New Publications

Published on July 11th, 2015 by admin. Filed under Publications

Our papers titled “Quantifying Slum Electrification in India and Explaining Local Variation” and “The Political Economy of Energy Access: Survey Evidence from India on State Intervention and Public Opinion” are in press and forthcoming with Energy and Energy Research and Social Science, respectively. Both papers are co-authored with Michaël Aklin (Pittsburgh), S.P. Harish (NYU), and Johannes Urpelainen (Columbia University).

Quantifying Slum Electrification in India and Explaining Local Variation

Abstract: Unreliable electricity supply is a major obstacle to economic development in countries such as India. While electricity problems in the rural areas are widely recognized, scholars have yet to analyze the situation in urban slums. Drawing on 2004e2005 survey data from the India Human Development Survey, we document the electricity situation in slums. We find that while households located in slums are less likely to have access to the electricity grid than other urban households, the situation is significantly better than in rural areas. Based on simulations, we find that a median household in a slum has 70% chance of having electricity. This number decreases to 50% for a household in a rural area and increases to 80% for households in urban areas. As to daily hours of electricity available for connected households, urban slums also fall between other urban and rural areas. Finally, we show that these conditions vary considerably by state.

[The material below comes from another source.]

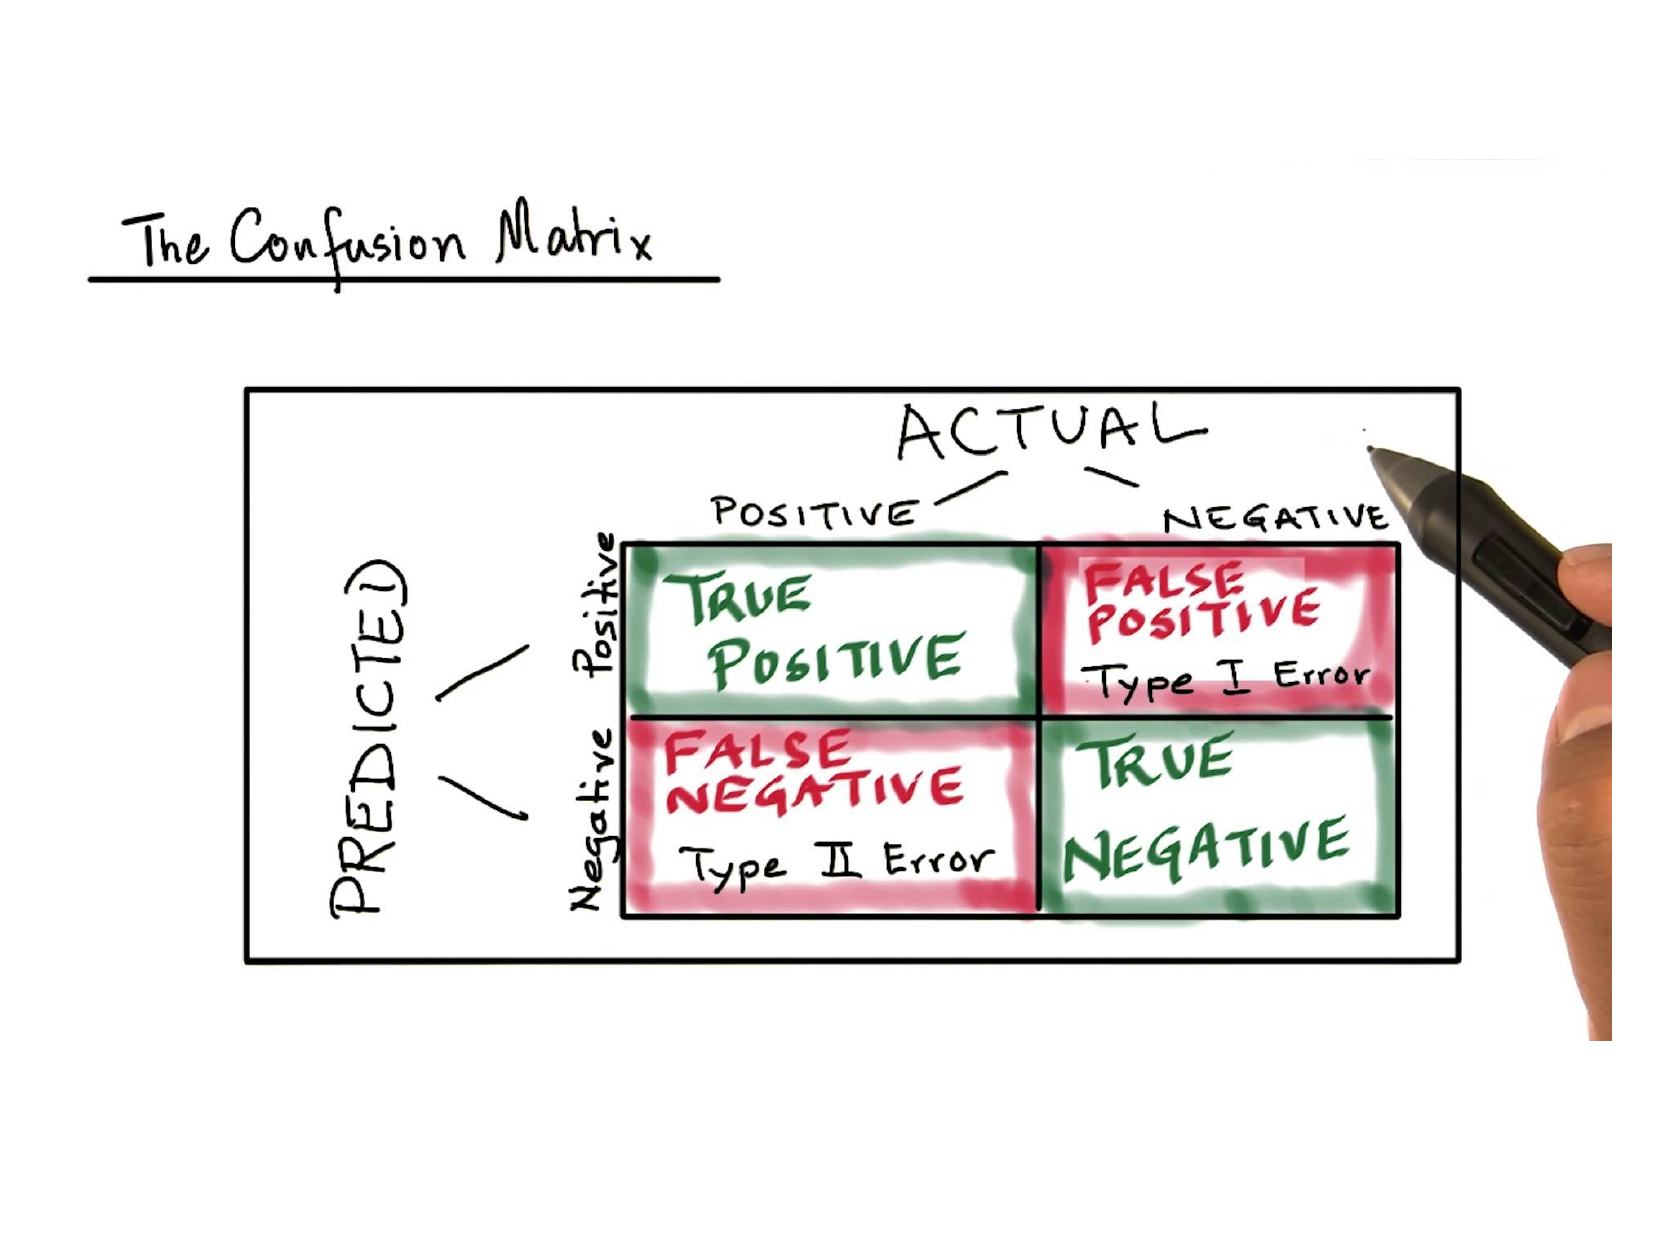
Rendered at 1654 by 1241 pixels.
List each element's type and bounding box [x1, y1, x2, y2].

picture [45, 159, 1612, 1041]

Slums located in states with low corruption and leftist governments have better electricity access on average than those in states suffering from corruption or that are ruled by rightist parties.

The Political Economy of Energy Access: Survey Evidence from India on State Intervention and Public Opinion

Abstract: In India, where energy access is limited, how does the public react to the government’s inability to provide the citizens with basic energy services, such as electricity and clean cooking fuel? We answer this question using a survey conducted in two rural villages of Uttar Pradesh. First, we examine the association between a respondent’s opinion on state intervention and policy failure. Specifically, we focus on whether people who believe in state intervention are likely to have lower levels of satisfaction with the government’s energy access policies. Second, we examine the link between policy failure and the likelihood that people consider a political candidate’s energy views in voting. We find that people’s preference for government intervention has a negative effect on satisfaction levels with government policies, and that people who blame the government for policy failures are less likely to take a political candidate’s energy policies into account when voting.